Instructions for the task: From the data below, keep only the lines that contain the string "poleret", and copy each one unchanged.

Entries shown:

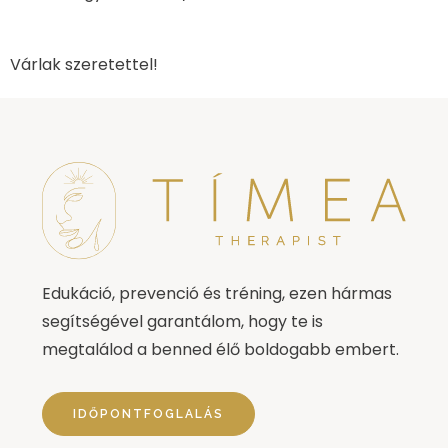
Várlak szeretettel!
Edukáció, prevenció és tréning, ezen hármas
segítségével garantálom, hogy te is
megtalálod a benned élő boldogabb embert.
IDŐPONTFOGLALÁS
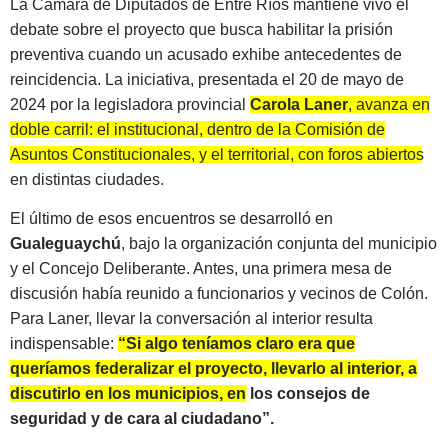
La Cámara de Diputados de Entre Ríos mantiene vivo el
debate sobre el proyecto que busca habilitar la prisión
preventiva cuando un acusado exhibe antecedentes de
reincidencia. La iniciativa, presentada el 20 de mayo de
2024 por la legisladora provincial
Carola Laner
, avanza en
doble carril: el institucional, dentro de la Comisión de
Asuntos Constitucionales, y el territorial, con foros abiertos
en distintas ciudades.
El último de esos encuentros se desarrolló en
Gualeguaychú
, bajo la organización conjunta del municipio
y el Concejo Deliberante. Antes, una primera mesa de
discusión había reunido a funcionarios y vecinos de Colón.
Para Laner, llevar la conversación al interior resulta
indispensable:
“Si algo teníamos claro era que
queríamos federalizar el proyecto, llevarlo al interior, a
discutirlo en los municipios, en los consejos de
seguridad y de cara al ciudadano”.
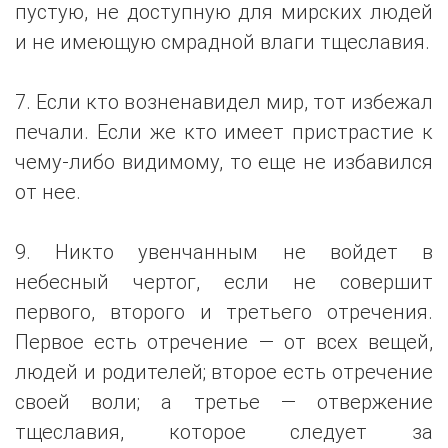
пустую, не доступную для мирских людей
и не имеющую смрадной влаги тщеславия.
7. Если кто возненавидел мир, тот избежал
печали. Если же кто имеет пристрастие к
чему-либо видимому, то еще не избавился
от нее.
9. Никто увенчанным не войдет в
небесный чертог, если не совершит
первого, второго и третьего отречения.
Первое есть отречение — от всех вещей,
людей и родителей; второе есть отречение
своей воли; а третье — отвержение
тщеславия, которое следует за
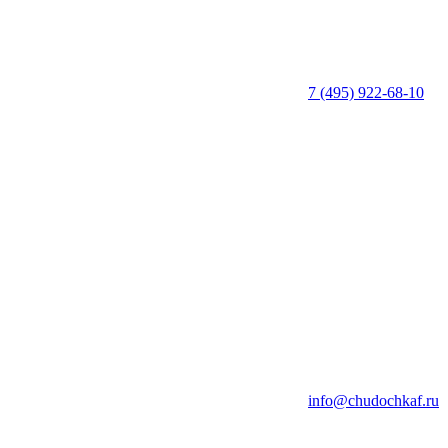
7 (495) 922-68-10
info@chudochkaf.ru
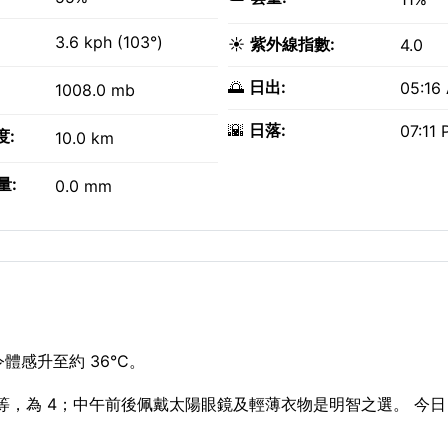
3.6 kph (103°)
☀️
紫外線指數:
4.0
🌅
日出:
05:16
1008.0 mb
🌇
日落:
07:11
度:
10.0 km
量:
0.0 mm
體感升至約 36°C。
數中等，為 4；中午前後佩戴太陽眼鏡及輕薄衣物是明智之選。 今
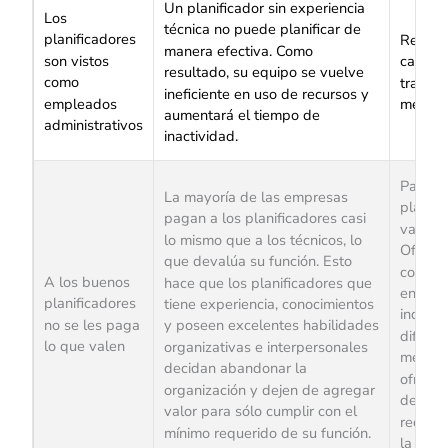
Un planificador sin experiencia
Los
técnica no puede planificar de
planificadores
Recuerd
manera efectiva. Como
son vistos
cambian
resultado, su equipo se vuelve
como
tratarl
ineficiente en uso de recursos y
empleados
mejores
aumentará el tiempo de
administrativos
inactividad.
Para re
La mayoría de las empresas
planifi
pagan a los planificadores casi
valor q
lo mismo que a los técnicos, lo
Ofrezc
que devalúa su función. Esto
compen
A los buenos
hace que los planificadores que
encima 
planificadores
tiene experiencia, conocimientos
individ
no se les paga
y poseen excelentes habilidades
difícil 
lo que valen
organizativas e interpersonales
mejore
decidan abandonar la
ofrecer
organización y dejen de agregar
de plan
valor para sólo cumplir con el
reducci
mínimo requerido de su función.
la efica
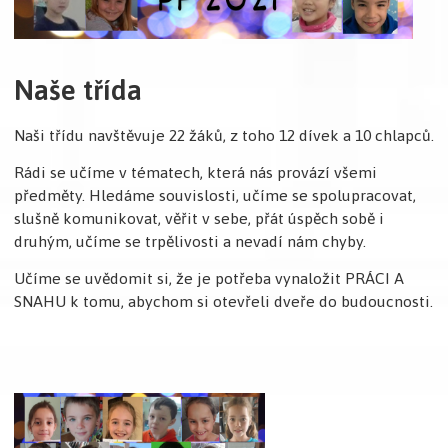
Naše třída
Naši třídu navštěvuje 22 žáků, z toho 12 dívek a 10 chlapců.
Rádi se učíme v tématech, která nás provází všemi
předměty. Hledáme souvislosti, učíme se spolupracovat,
slušně komunikovat, věřit v sebe, přát úspěch sobě i
druhým, učíme se trpělivosti a nevadí nám chyby.
Učíme se uvědomit si, že je potřeba vynaložit PRÁCI A
SNAHU k tomu, abychom si otevřeli dveře do budoucnosti.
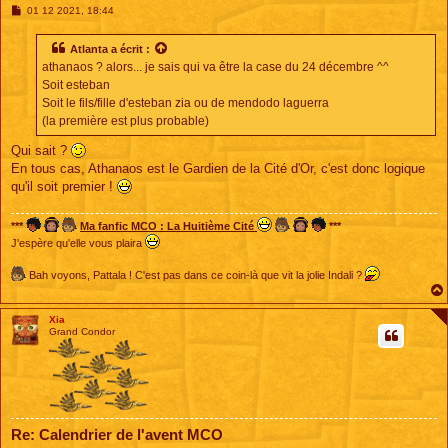
M
01 12 2021, 18:44
e
s
s
Atlanta
a écrit :
a
athanaos ? alors... je sais qui va être la case du 24 décembre ^^
g
e
Soit esteban
Soit le fils/fille d'esteban zia ou de mendodo laguerra
(la première est plus probable)
Qui sait ?
En tous cas, Athanaos est le Gardien de la Cité d'Or, c'est donc logique
qu'il soit premier !
***
Ma fanfic MCO : La Huitième Cité
***
J'espère qu'elle vous plaira
Bah voyons, Pattala ! C'est pas dans ce coin-là que vit la jolie Indali ?
Xia
Grand Condor
Re: Calendrier de l'avent MCO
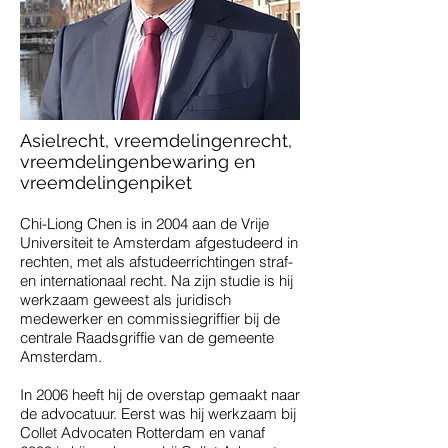
Asielrecht, vreemdelingenrecht,
vreemdelingenbewaring en
vreemdelingenpiket
Chi-Liong Chen is in 2004 aan de Vrije
Universiteit te Amsterdam afgestudeerd in
rechten, met als afstudeerrichtingen straf-
en internationaal recht. Na zijn studie is hij
werkzaam geweest als juridisch
medewerker en commissiegriffier bij de
centrale Raadsgriffie van de gemeente
Amsterdam.
In 2006 heeft hij de overstap gemaakt naar
de advocatuur. Eerst was hij werkzaam bij
Collet Advocaten Rotterdam en vanaf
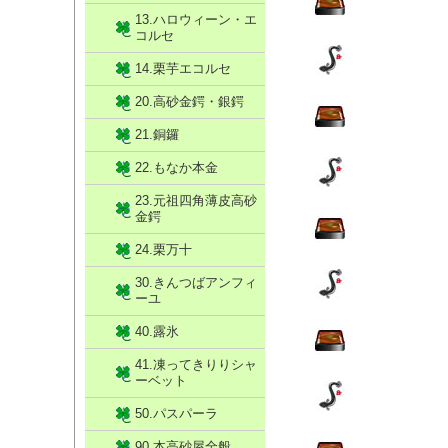
13.ハロウィーン・エ
コルセ
14.栗芋エコルセ
20.高砂金鍔・銀鍔
21.銅鑼
22.もなか本金
23.元祖四角薄皮高砂
金鍔
24.栗万十
30.きんつばアンフィ
ーユ
40.露氷
41.凍ってきりりシャ
ーベット
50.パスパーラ
90.本高砂屋全般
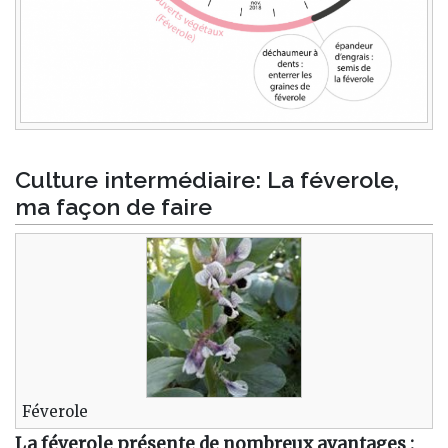
Culture intermédiaire: La féverole,
ma façon de faire
Féverole
La féverole présente de nombreux avantages :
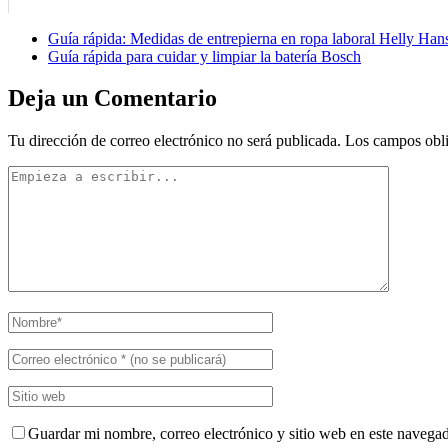
Guía rápida: Medidas de entrepierna en ropa laboral Helly Han
Guía rápida para cuidar y limpiar la batería Bosch
Deja un Comentario
Tu dirección de correo electrónico no será publicada.
Los campos obli
Guardar mi nombre, correo electrónico y sitio web en este navega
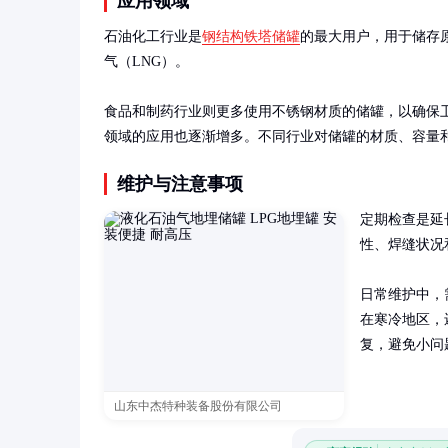
应用领域
石油化工行业是
钢结构铁塔储罐
的最大用户，用于储存
气（LNG）。

食品和制药行业则更多使用不锈钢材质的储罐，以确保
领域的应用也逐渐增多。不同行业对储罐的材质、容量
维护与注意事项
定期检查是延
性、焊缝状况
日常维护中，
在寒冷地区，
复，避免小问
山东中杰特种装备股份有限公司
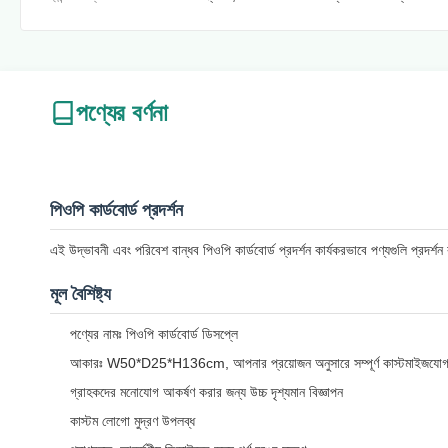
পণ্যের বর্ণনা
পিওপি কার্ডবোর্ড প্রদর্শন
এই উদ্ভাবনী এবং পরিবেশ বান্ধব পিওপি কার্ডবোর্ড প্রদর্শন কার্যকরভাবে পণ্যগুলি প্রদর
মূল বৈশিষ্ট্য
পণ্যের নামঃ পিওপি কার্ডবোর্ড ডিসপ্লে
আকারঃ W50*D25*H136cm, আপনার প্রয়োজন অনুসারে সম্পূর্ণ কাস্টমাইজযোগ
গ্রাহকদের মনোযোগ আকর্ষণ করার জন্য উচ্চ দৃশ্যমান বিজ্ঞাপন
কাস্টম লোগো মুদ্রণ উপলব্ধ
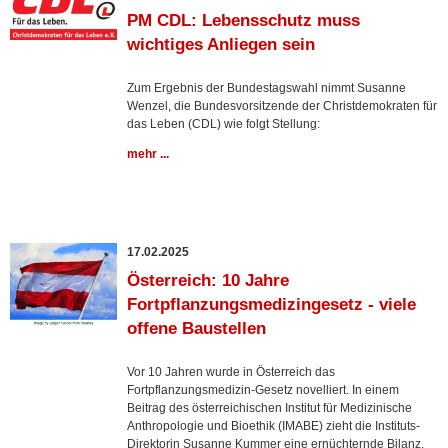
PM CDL: Lebensschutz muss
wichtiges Anliegen sein
Zum Ergebnis der Bundestagswahl nimmt Susanne
Wenzel, die Bundesvorsitzende der Christdemokraten für
das Leben (CDL) wie folgt Stellung:
mehr ...
17.02.2025
Österreich: 10 Jahre
Fortpflanzungsmedizingesetz - viele
offene Baustellen
Vor 10 Jahren wurde in Österreich das
Fortpflanzungsmedizin-Gesetz novelliert. In einem
Beitrag des österreichischen Institut für Medizinische
Anthropologie und Bioethik (IMABE) zieht die Instituts-
Direktorin Susanne Kummer eine ernüchternde Bilanz.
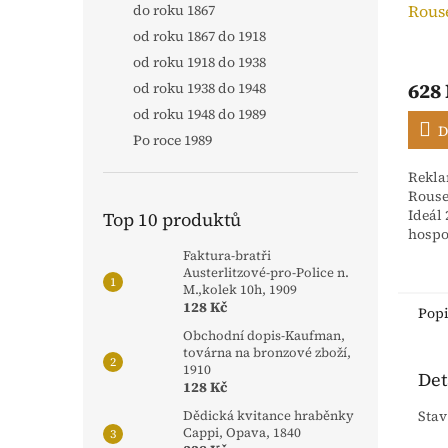
Rous
do roku 1867
Neptu
od roku 1867 do 1918
od roku 1918 do 1938
628
od roku 1938 do 1948
od roku 1948 do 1989
D
Po roce 1989
Rekla
Rouse
Ideál
Top 10 produktů
hospo
slévá
Faktura-bratři
Metují
Austerlitzové-pro-Police n.
M.,kolek 10h, 1909
128 Kč
Pop
Obchodní dopis-Kaufman,
továrna na bronzové zboží,
1910
Det
128 Kč
Stav
Dědická kvitance hraběnky
Cappi, Opava, 1840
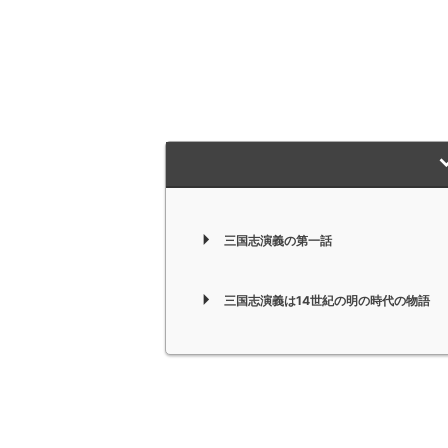
三国志演義の第一話
三国志演義は14世紀の明の時代の物語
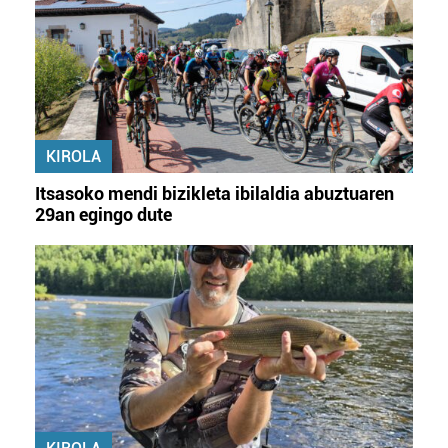
KIROLA
Itsasoko mendi bizikleta ibilaldia abuztuaren
29an egingo dute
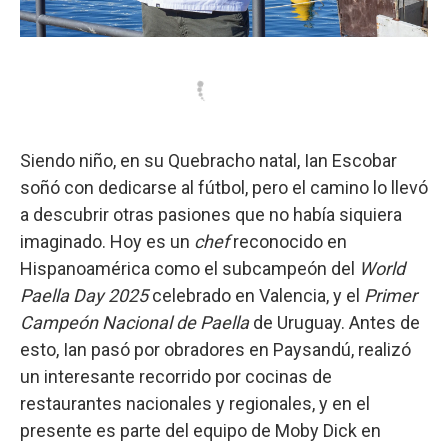
Siendo niño, en su Quebracho natal, Ian Escobar
soñó con dedicarse al fútbol, pero el camino lo llevó
a descubrir otras pasiones que no había siquiera
imaginado. Hoy es un
chef
reconocido en
Hispanoamérica como el subcampeón del
World
Paella Day 2025
celebrado en Valencia, y el
Primer
Campeón Nacional de Paella
de Uruguay. Antes de
esto, Ian pasó por obradores en Paysandú, realizó
un interesante recorrido por cocinas de
restaurantes nacionales y regionales, y en el
presente es parte del equipo de Moby Dick en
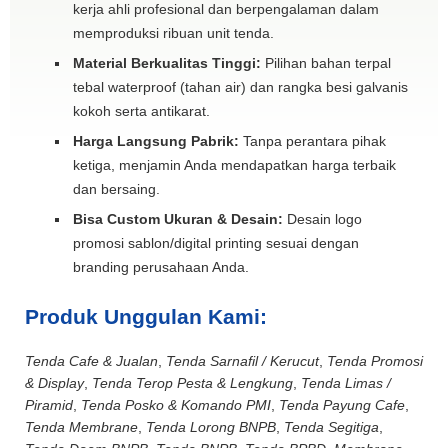
kerja ahli profesional dan berpengalaman dalam
memproduksi ribuan unit tenda.
Material Berkualitas Tinggi:
Pilihan bahan terpal
tebal waterproof (tahan air) dan rangka besi galvanis
kokoh serta antikarat.
Harga Langsung Pabrik:
Tanpa perantara pihak
ketiga, menjamin Anda mendapatkan harga terbaik
dan bersaing.
Bisa Custom Ukuran & Desain:
Desain logo
promosi sablon/digital printing sesuai dengan
branding perusahaan Anda.
Produk Unggulan Kami:
Tenda Cafe & Jualan
,
Tenda Sarnafil / Kerucut
,
Tenda Promosi
& Display
,
Tenda Terop Pesta & Lengkung
,
Tenda Limas /
Piramid
,
Tenda Posko & Komando PMI
,
Tenda Payung Cafe
,
Tenda Membrane
,
Tenda Lorong BNPB
,
Tenda Segitiga
,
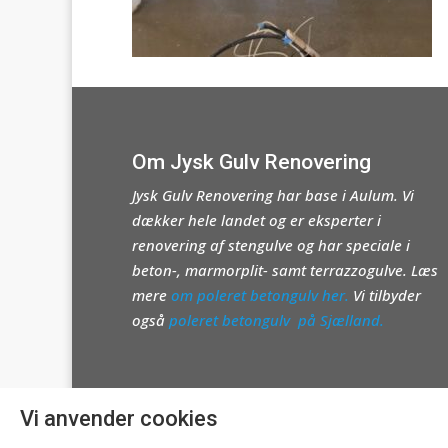
Om Jysk Gulv Renovering
Jysk Gulv Renovering har base i Aulum. Vi
dækker hele landet og er eksperter i
renovering af stengulve og har speciale i
beton-, marmorplit- samt terrazzogulve. Læs
mere
om poleret betongulv her.
Vi tilbyder
også
poleret betongulv på Sjælland.
Politikker
Vi anvender cookies
Cookie & privatlivspolitik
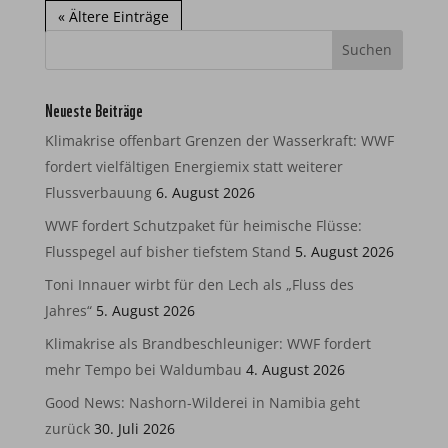
« Ältere Einträge
Neueste Beiträge
Klimakrise offenbart Grenzen der Wasserkraft: WWF
fordert vielfältigen Energiemix statt weiterer
Flussverbauung
6. August 2026
WWF fordert Schutzpaket für heimische Flüsse:
Flusspegel auf bisher tiefstem Stand
5. August 2026
Toni Innauer wirbt für den Lech als „Fluss des
Jahres“
5. August 2026
Klimakrise als Brandbeschleuniger: WWF fordert
mehr Tempo bei Waldumbau
4. August 2026
Good News: Nashorn-Wilderei in Namibia geht
zurück
30. Juli 2026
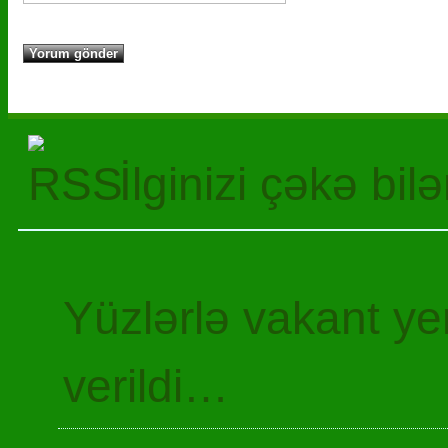
İlginizi çəkə bil
Yüzlərlə vakant y
verildi…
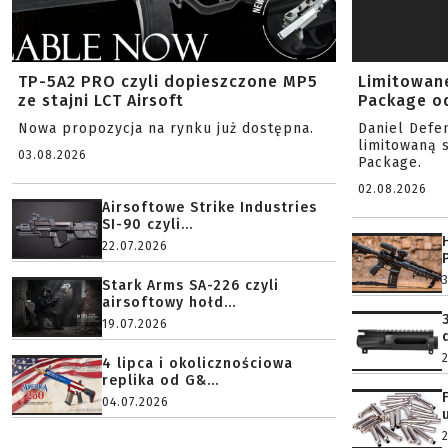
TP-5A2 PRO czyli dopieszczone MP5
Limitowan
ze stajni LCT Airsoft
Package od
Nowa propozycja na rynku już dostępna.
Daniel Defe
limitowaną 
03.08.2026
Package.
02.08.2026
Airsoftowe Strike Industries
SI-90 czyli...
22.07.2026
Stark Arms SA-226 czyli
airsoftowy hołd...
19.07.2026
4 lipca i okolicznościowa
replika od G&...
04.07.2026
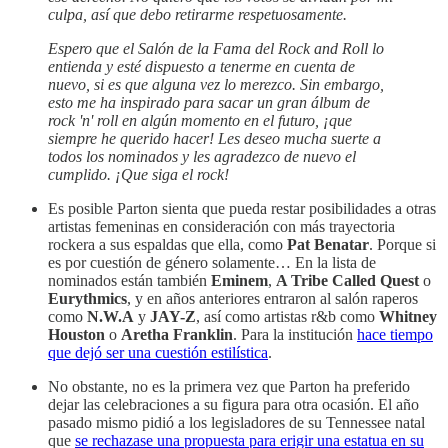
culpa, así que debo retirarme respetuosamente.
Espero que el Salón de la Fama del Rock and Roll lo
entienda y esté dispuesto a tenerme en cuenta de
nuevo, si es que alguna vez lo merezco. Sin embargo,
esto me ha inspirado para sacar un gran álbum de
rock 'n' roll en algún momento en el futuro, ¡que
siempre he querido hacer! Les deseo mucha suerte a
todos los nominados y les agradezco de nuevo el
cumplido. ¡Que siga el rock!
Es posible Parton sienta que pueda restar posibilidades a otras
artistas femeninas en consideración con más trayectoria
rockera a sus espaldas que ella, como
Pat Benatar
. Porque si
es por cuestión de género solamente… En la lista de
nominados están también
Eminem
,
A Tribe Called Quest
o
Eurythmics
, y en años anteriores entraron al salón raperos
como
N.W.A
y
JAY-Z
, así como artistas r&b como
Whitney
Houston
o
Aretha Franklin
. Para la institución
hace tiempo
que dejó ser una cuestión estilística
.
No obstante, no es la primera vez que Parton ha preferido
dejar las celebraciones a su figura para otra ocasión. El año
pasado mismo pidió a los legisladores de su Tennessee natal
que
se rechazase una propuesta para erigir una estatua en su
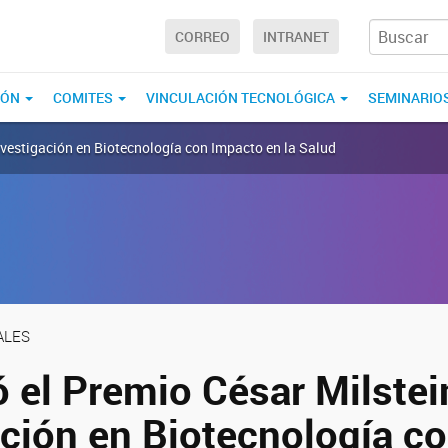
CORREO
INTRANET
IÓN
COMITES
VINCULACIÓN TECNOLÓGICA
SEMINARIO
Investigación en Biotecnología con Impacto en la Salud
ALES
 el Premio César Milstei
ación en Biotecnología c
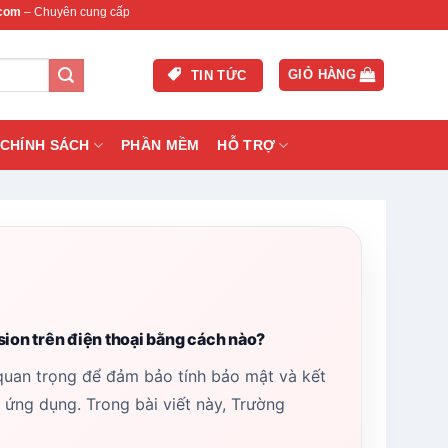
ng cấp thiết bị mạng & camera chính hãng, bảo hành , hỗ trợ nhanh.
GIỎ HÀNG
TIN TỨC
CHÍNH SÁCH
PHẦN MỀM
HỖ TRỢ
ion trên điện thoại bằng cách nào?
quan trọng để đảm bảo tính bảo mật và kết
à ứng dụng. Trong bài viết này, Trường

Exercise solution:
om poleret betongulv her.
poleret betongulv på Sjælland.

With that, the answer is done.